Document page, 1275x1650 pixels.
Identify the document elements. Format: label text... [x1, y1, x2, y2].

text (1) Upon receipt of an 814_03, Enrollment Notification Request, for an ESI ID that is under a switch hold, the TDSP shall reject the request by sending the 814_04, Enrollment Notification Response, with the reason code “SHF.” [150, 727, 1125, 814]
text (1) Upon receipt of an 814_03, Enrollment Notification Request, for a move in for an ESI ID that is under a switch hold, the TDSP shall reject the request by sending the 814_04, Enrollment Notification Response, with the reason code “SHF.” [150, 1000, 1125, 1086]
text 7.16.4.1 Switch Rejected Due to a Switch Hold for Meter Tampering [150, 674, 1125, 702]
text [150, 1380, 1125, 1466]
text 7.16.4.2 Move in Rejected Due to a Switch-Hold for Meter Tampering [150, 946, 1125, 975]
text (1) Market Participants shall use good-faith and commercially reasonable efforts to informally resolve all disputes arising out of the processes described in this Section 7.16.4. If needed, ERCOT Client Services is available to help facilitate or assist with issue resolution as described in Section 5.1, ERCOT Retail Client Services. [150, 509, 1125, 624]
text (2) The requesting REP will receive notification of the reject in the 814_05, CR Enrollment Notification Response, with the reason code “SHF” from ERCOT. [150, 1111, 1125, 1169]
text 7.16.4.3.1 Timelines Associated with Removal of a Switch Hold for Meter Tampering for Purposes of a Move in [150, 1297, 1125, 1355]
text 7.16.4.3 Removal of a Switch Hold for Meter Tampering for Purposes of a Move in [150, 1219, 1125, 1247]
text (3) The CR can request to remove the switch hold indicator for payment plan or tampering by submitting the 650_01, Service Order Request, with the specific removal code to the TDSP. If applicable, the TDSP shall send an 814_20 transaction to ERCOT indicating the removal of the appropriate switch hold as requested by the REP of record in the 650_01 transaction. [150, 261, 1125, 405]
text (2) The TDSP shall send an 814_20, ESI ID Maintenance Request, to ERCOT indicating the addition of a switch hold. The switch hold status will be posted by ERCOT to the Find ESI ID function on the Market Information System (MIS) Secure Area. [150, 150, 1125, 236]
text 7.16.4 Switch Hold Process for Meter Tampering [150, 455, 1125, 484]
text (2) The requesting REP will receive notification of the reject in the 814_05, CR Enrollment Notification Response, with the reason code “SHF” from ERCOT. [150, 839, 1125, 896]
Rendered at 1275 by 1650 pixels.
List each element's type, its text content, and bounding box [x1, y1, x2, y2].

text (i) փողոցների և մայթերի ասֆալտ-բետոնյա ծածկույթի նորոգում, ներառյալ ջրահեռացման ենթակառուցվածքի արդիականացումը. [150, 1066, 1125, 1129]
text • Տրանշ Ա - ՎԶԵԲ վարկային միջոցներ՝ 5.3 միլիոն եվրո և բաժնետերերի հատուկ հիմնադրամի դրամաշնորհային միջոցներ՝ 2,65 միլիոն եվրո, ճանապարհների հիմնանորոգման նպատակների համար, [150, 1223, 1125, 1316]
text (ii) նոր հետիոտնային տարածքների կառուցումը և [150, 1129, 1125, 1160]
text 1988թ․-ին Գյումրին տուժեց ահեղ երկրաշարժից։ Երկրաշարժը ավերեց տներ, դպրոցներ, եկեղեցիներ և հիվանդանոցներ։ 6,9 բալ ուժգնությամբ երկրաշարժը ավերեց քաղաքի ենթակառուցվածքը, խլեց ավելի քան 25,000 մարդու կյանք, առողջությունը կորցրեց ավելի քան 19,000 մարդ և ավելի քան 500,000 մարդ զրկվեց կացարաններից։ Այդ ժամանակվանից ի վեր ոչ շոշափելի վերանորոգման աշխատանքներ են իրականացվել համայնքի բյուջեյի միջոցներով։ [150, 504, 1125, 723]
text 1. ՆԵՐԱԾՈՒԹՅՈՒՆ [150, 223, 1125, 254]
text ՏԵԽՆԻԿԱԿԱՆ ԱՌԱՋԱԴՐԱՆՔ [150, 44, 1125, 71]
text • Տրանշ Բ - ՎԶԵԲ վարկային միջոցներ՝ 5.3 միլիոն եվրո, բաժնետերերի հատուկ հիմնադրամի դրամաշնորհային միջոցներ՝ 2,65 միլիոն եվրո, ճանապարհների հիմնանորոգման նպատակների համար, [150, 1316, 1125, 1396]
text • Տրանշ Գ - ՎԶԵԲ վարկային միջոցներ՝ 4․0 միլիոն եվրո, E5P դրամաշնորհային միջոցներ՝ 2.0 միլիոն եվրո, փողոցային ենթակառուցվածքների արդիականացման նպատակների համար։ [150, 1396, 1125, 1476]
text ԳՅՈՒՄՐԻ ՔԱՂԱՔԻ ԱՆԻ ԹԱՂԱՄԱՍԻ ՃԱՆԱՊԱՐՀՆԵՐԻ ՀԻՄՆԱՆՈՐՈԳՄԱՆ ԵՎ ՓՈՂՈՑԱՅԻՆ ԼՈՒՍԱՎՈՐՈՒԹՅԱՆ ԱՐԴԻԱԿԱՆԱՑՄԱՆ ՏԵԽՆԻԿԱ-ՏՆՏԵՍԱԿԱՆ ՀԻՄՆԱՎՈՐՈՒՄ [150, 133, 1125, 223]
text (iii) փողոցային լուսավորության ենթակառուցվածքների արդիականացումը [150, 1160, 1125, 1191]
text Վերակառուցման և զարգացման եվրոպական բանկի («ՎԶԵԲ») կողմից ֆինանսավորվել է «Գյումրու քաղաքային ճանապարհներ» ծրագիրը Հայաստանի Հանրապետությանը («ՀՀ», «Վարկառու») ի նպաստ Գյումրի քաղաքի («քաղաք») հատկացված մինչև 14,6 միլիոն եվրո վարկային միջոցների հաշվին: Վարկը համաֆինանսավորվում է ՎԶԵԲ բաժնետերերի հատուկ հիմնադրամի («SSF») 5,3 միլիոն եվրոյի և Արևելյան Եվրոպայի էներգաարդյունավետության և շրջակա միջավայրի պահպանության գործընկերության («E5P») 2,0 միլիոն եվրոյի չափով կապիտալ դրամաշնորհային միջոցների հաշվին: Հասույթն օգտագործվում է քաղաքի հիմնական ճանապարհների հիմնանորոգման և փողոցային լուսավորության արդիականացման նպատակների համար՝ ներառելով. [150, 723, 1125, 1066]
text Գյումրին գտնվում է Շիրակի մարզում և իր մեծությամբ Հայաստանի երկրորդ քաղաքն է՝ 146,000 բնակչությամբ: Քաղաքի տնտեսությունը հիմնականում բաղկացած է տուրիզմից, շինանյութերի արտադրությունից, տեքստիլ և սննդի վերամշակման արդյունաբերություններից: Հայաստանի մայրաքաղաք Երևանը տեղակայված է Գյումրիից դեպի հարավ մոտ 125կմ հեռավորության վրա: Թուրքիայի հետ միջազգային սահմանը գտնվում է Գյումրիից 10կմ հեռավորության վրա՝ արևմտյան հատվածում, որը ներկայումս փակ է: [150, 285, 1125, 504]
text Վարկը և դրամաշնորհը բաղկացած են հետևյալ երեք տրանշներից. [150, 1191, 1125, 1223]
▬▬▬▬▬▬▬▬▬▬
Required work — What is needed here is a word-for-word copy of the whole listing.

Solution for this exercise —
Document page, 1275x1650 pixels.
Identify the document elements. Format: label text... [x1, y1, x2, y2].

text (1) Upon receipt of an 814_03, Enrollment Notification Request, for an ESI ID that is under a switch hold, the TDSP shall reject the request by sending the 814_04, Enrollment Notification Response, with the reason code “SHF.” [150, 727, 1125, 814]
text (1) Upon receipt of an 814_03, Enrollment Notification Request, for a move in for an ESI ID that is under a switch hold, the TDSP shall reject the request by sending the 814_04, Enrollment Notification Response, with the reason code “SHF.” [150, 1000, 1125, 1086]
text 7.16.4.1 Switch Rejected Due to a Switch Hold for Meter Tampering [150, 674, 1125, 702]
text [150, 1380, 1125, 1466]
text 7.16.4.2 Move in Rejected Due to a Switch-Hold for Meter Tampering [150, 946, 1125, 975]
text (1) Market Participants shall use good-faith and commercially reasonable efforts to informally resolve all disputes arising out of the processes described in this Section 7.16.4. If needed, ERCOT Client Services is available to help facilitate or assist with issue resolution as described in Section 5.1, ERCOT Retail Client Services. [150, 509, 1125, 624]
text (2) The requesting REP will receive notification of the reject in the 814_05, CR Enrollment Notification Response, with the reason code “SHF” from ERCOT. [150, 1111, 1125, 1169]
text 7.16.4.3.1 Timelines Associated with Removal of a Switch Hold for Meter Tampering for Purposes of a Move in [150, 1297, 1125, 1355]
text 7.16.4.3 Removal of a Switch Hold for Meter Tampering for Purposes of a Move in [150, 1219, 1125, 1247]
text (3) The CR can request to remove the switch hold indicator for payment plan or tampering by submitting the 650_01, Service Order Request, with the specific removal code to the TDSP. If applicable, the TDSP shall send an 814_20 transaction to ERCOT indicating the removal of the appropriate switch hold as requested by the REP of record in the 650_01 transaction. [150, 261, 1125, 405]
text (2) The TDSP shall send an 814_20, ESI ID Maintenance Request, to ERCOT indicating the addition of a switch hold. The switch hold status will be posted by ERCOT to the Find ESI ID function on the Market Information System (MIS) Secure Area. [150, 150, 1125, 236]
text 7.16.4 Switch Hold Process for Meter Tampering [150, 455, 1125, 484]
text (2) The requesting REP will receive notification of the reject in the 814_05, CR Enrollment Notification Response, with the reason code “SHF” from ERCOT. [150, 839, 1125, 896]
Rendered at 1275 by 1650 pixels.
List each element's type, its text content, and bounding box [x1, y1, x2, y2].

text (i) փողոցների և մայթերի ասֆալտ-բետոնյա ծածկույթի նորոգում, ներառյալ ջրահեռացման ենթակառուցվածքի արդիականացումը. [150, 1066, 1125, 1129]
text • Տրանշ Ա - ՎԶԵԲ վարկային միջոցներ՝ 5.3 միլիոն եվրո և բաժնետերերի հատուկ հիմնադրամի դրամաշնորհային միջոցներ՝ 2,65 միլիոն եվրո, ճանապարհների հիմնանորոգման նպատակների համար, [150, 1223, 1125, 1316]
text (ii) նոր հետիոտնային տարածքների կառուցումը և [150, 1129, 1125, 1160]
text 1988թ․-ին Գյումրին տուժեց ահեղ երկրաշարժից։ Երկրաշարժը ավերեց տներ, դպրոցներ, եկեղեցիներ և հիվանդանոցներ։ 6,9 բալ ուժգնությամբ երկրաշարժը ավերեց քաղաքի ենթակառուցվածքը, խլեց ավելի քան 25,000 մարդու կյանք, առողջությունը կորցրեց ավելի քան 19,000 մարդ և ավելի քան 500,000 մարդ զրկվեց կացարաններից։ Այդ ժամանակվանից ի վեր ոչ շոշափելի վերանորոգման աշխատանքներ են իրականացվել համայնքի բյուջեյի միջոցներով։ [150, 504, 1125, 723]
text 1. ՆԵՐԱԾՈՒԹՅՈՒՆ [150, 223, 1125, 254]
text ՏԵԽՆԻԿԱԿԱՆ ԱՌԱՋԱԴՐԱՆՔ [150, 44, 1125, 71]
text • Տրանշ Բ - ՎԶԵԲ վարկային միջոցներ՝ 5.3 միլիոն եվրո, բաժնետերերի հատուկ հիմնադրամի դրամաշնորհային միջոցներ՝ 2,65 միլիոն եվրո, ճանապարհների հիմնանորոգման նպատակների համար, [150, 1316, 1125, 1396]
text • Տրանշ Գ - ՎԶԵԲ վարկային միջոցներ՝ 4․0 միլիոն եվրո, E5P դրամաշնորհային միջոցներ՝ 2.0 միլիոն եվրո, փողոցային ենթակառուցվածքների արդիականացման նպատակների համար։ [150, 1396, 1125, 1476]
text ԳՅՈՒՄՐԻ ՔԱՂԱՔԻ ԱՆԻ ԹԱՂԱՄԱՍԻ ՃԱՆԱՊԱՐՀՆԵՐԻ ՀԻՄՆԱՆՈՐՈԳՄԱՆ ԵՎ ՓՈՂՈՑԱՅԻՆ ԼՈՒՍԱՎՈՐՈՒԹՅԱՆ ԱՐԴԻԱԿԱՆԱՑՄԱՆ ՏԵԽՆԻԿԱ-ՏՆՏԵՍԱԿԱՆ ՀԻՄՆԱՎՈՐՈՒՄ [150, 133, 1125, 223]
text (iii) փողոցային լուսավորության ենթակառուցվածքների արդիականացումը [150, 1160, 1125, 1191]
text Վերակառուցման և զարգացման եվրոպական բանկի («ՎԶԵԲ») կողմից ֆինանսավորվել է «Գյումրու քաղաքային ճանապարհներ» ծրագիրը Հայաստանի Հանրապետությանը («ՀՀ», «Վարկառու») ի նպաստ Գյումրի քաղաքի («քաղաք») հատկացված մինչև 14,6 միլիոն եվրո վարկային միջոցների հաշվին: Վարկը համաֆինանսավորվում է ՎԶԵԲ բաժնետերերի հատուկ հիմնադրամի («SSF») 5,3 միլիոն եվրոյի և Արևելյան Եվրոպայի էներգաարդյունավետության և շրջակա միջավայրի պահպանության գործընկերության («E5P») 2,0 միլիոն եվրոյի չափով կապիտալ դրամաշնորհային միջոցների հաշվին: Հասույթն օգտագործվում է քաղաքի հիմնական ճանապարհների հիմնանորոգման և փողոցային լուսավորության արդիականացման նպատակների համար՝ ներառելով. [150, 723, 1125, 1066]
text Գյումրին գտնվում է Շիրակի մարզում և իր մեծությամբ Հայաստանի երկրորդ քաղաքն է՝ 146,000 բնակչությամբ: Քաղաքի տնտեսությունը հիմնականում բաղկացած է տուրիզմից, շինանյութերի արտադրությունից, տեքստիլ և սննդի վերամշակման արդյունաբերություններից: Հայաստանի մայրաքաղաք Երևանը տեղակայված է Գյումրիից դեպի հարավ մոտ 125կմ հեռավորության վրա: Թուրքիայի հետ միջազգային սահմանը գտնվում է Գյումրիից 10կմ հեռավորության վրա՝ արևմտյան հատվածում, որը ներկայումս փակ է: [150, 285, 1125, 504]
text Վարկը և դրամաշնորհը բաղկացած են հետևյալ երեք տրանշներից. [150, 1191, 1125, 1223]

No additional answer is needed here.